*Yapılacak Çalışmalar*.
1. Kötünün doğası üzerine metne göre aşağıdaki soruları cevaplayın.
(a) Kötüyü görmezden gelmek neye varır?
(b) Temel sorun olarak ne gösteriliyor?
(c) Metin hangi derginin kaçıncı sayısında yer alıyor?
2. Kötünün doğası üzerine metni kaldığı yerden sürdürün.

:: Alıntı Metin

Feyz Dergisi, sa.349, ss.14-21, 2020 (Hakemsiz Dergi)
Hiç
kuşkusuz, kötü diye bir şey var ve biz bunu her gün görebilir, gözlemleyebilir
hatta tecrübe de edebiliriz. Gözyaşının olduğu, kanın döküldüğü, çocukların acı
çektiği veya acımasız bir biçimde öldürüldüğü bir dünyada kötü yok demek mümkün
değil. Dolayısıyla kötüyü görmezden gelmek hatta yıkıcı sonuçlarını hayra
yormak aşırı iyimserlik olacaktır. Ancak temel sorun kötünün varlığını kabul
etmek veya onu görebildiğimiz kadarıyla betimlemek olmasa gerek. Temel sorun
doğasının ne olduğu ve bizim bunu nasıl ifade edebileceğimizdir.
Çok şaşırtıcı olmakla
birlikte kötünün kendi başına bir varlığının olmadığını söylemek durumundayız.

::::
:: Verilen Satırlar

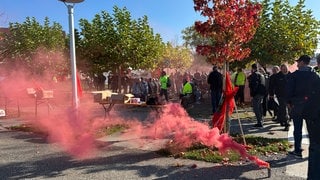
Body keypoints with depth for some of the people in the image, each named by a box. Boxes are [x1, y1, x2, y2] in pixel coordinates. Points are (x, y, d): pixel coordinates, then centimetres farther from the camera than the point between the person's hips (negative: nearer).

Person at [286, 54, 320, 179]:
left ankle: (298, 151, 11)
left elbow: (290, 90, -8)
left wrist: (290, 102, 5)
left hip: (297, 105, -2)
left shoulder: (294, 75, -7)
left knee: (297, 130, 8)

::::
:: Verilen Satırlar

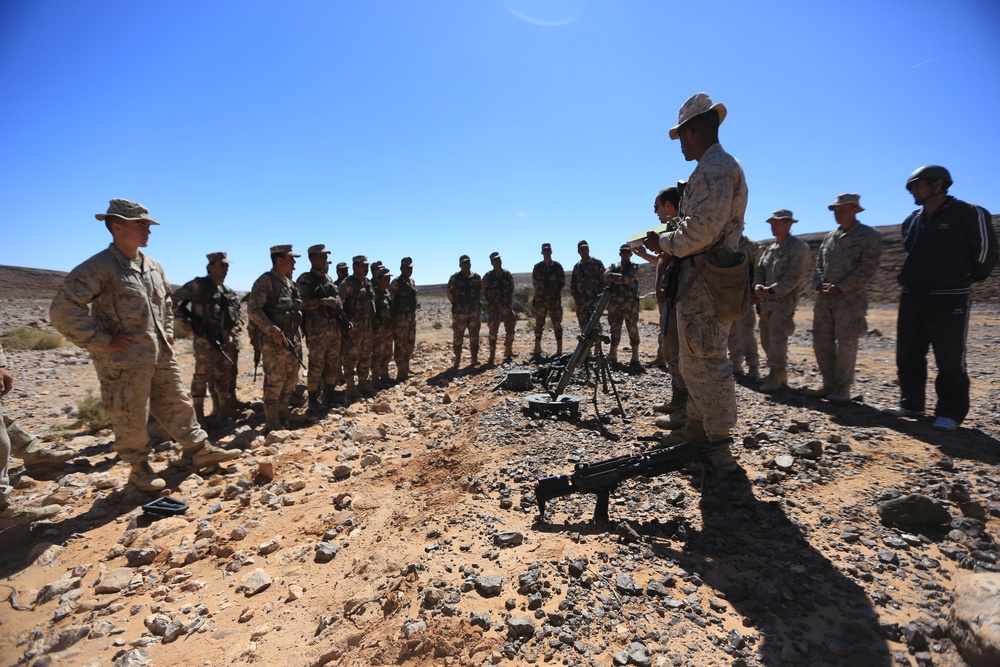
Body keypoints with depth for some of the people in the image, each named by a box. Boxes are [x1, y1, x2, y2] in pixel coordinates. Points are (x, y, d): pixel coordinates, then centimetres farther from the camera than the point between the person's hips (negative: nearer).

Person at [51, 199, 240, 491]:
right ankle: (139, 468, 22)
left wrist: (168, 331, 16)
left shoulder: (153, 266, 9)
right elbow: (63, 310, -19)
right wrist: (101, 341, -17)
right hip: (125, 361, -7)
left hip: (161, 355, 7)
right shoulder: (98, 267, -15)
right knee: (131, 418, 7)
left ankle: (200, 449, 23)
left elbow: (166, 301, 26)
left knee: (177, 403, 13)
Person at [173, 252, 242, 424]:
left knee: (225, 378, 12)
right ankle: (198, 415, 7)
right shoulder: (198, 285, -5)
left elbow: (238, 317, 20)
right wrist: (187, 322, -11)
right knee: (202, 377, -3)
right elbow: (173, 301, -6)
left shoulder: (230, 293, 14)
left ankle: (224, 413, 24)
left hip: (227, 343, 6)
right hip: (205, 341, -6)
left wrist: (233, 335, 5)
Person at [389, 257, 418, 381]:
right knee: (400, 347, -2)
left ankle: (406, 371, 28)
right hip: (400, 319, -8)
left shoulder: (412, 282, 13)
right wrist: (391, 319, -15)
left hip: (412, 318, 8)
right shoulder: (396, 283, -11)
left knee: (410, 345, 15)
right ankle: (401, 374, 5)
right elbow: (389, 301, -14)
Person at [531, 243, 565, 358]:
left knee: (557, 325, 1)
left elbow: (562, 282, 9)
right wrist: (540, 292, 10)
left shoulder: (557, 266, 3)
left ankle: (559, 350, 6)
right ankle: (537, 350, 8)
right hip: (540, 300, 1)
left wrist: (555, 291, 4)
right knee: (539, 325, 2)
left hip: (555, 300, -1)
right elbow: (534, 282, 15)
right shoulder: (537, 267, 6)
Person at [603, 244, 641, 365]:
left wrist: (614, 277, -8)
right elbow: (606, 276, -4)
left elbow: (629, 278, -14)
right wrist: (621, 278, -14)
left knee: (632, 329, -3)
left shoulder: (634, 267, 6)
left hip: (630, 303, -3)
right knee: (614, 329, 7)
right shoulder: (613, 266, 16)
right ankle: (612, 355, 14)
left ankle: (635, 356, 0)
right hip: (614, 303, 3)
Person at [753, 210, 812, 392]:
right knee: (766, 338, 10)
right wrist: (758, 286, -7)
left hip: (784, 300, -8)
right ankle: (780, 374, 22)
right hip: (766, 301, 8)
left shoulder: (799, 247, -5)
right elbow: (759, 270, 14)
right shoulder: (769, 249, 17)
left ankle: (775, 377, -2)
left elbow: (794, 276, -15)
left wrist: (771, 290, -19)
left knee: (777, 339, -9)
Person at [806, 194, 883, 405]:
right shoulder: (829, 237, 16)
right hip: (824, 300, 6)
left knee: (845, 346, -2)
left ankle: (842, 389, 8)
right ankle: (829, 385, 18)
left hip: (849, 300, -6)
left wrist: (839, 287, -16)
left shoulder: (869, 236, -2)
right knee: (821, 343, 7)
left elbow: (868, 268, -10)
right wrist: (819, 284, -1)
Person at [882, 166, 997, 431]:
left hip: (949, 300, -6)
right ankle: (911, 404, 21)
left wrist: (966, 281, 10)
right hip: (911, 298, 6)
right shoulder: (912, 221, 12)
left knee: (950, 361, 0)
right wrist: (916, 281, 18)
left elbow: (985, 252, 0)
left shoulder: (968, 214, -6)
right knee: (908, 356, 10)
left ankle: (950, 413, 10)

::::
:: Verilen Satırlar

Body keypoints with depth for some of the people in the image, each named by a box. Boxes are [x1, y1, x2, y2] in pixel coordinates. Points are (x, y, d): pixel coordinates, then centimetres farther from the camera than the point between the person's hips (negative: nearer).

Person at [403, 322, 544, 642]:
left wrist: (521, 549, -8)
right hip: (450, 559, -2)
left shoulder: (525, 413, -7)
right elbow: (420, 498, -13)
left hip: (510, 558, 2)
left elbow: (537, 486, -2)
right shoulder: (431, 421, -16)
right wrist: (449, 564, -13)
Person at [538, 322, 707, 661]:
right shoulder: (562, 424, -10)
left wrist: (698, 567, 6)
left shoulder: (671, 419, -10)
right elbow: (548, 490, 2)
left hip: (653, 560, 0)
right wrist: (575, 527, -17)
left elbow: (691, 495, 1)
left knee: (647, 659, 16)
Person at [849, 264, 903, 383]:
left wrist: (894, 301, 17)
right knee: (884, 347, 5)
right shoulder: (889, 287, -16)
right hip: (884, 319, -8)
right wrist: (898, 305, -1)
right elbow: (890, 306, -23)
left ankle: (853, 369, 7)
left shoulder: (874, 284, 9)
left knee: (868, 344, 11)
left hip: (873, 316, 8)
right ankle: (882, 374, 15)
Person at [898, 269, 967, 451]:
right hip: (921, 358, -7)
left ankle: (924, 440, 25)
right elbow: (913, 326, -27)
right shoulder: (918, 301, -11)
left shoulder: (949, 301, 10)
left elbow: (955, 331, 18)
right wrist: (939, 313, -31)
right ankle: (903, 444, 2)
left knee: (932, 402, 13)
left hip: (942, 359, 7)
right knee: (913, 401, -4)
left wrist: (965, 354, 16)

::::

*Cevap Anahtarı*.
1.
(a) Aşırı iyimserliğe varır.
(b) Kötünün doğasının ne olduğu ve bizim bunu nasıl ifade edebileceğimiz.
(c) Feyz Dergisi'nin 349. sayısında.

2.
Buradaki kendi başınalık, mutlaklık anlamındadır. Yani kötünün bağımsız ve
kendinde bir güç olmadığıdır. Nitekim bizlere ürkütücü gelen karanlığın aslında
bir mum ışığıyla dağıldığını biliyoruz. Karanlık kendinde bir varlık yani
mutlak olsaydı, ışığın ona etki etmemesi ve etrafı aydınlatmaması gerekirdi.
Yine bizi oldukça üzen ölüm hadiselerinin de aslında kendi başına bir değer
taşımadığı, sadece yanan bir mumun sönmesi gibi, yaşamın sona ermesi olduğunu
gayet iyi bilmekteyiz. Yine içimizdeki korkuların da aslında, bir şeyleri
yitirmek kaygısından başka bir şey olmadığı açıktır. Buradan hareketle
kötülüğün kendi başına bir tanımının olmadığı apaçıktır.
İnsanların kötü olarak
düşledikleri, belki de korktukları konu aslında insanların Tanrı’dan uzak
kalmak veya onun sevgisinden yoksunluk hissidir. Tanrı inancının olduğu yerde
tıpkı karanlığın ışıktan dağılması gibi, korkunun da ortadan kaybolduğu çok
açıktır. Sevgisizlik de aslında kendi başına var olan bir hususiyet değildir.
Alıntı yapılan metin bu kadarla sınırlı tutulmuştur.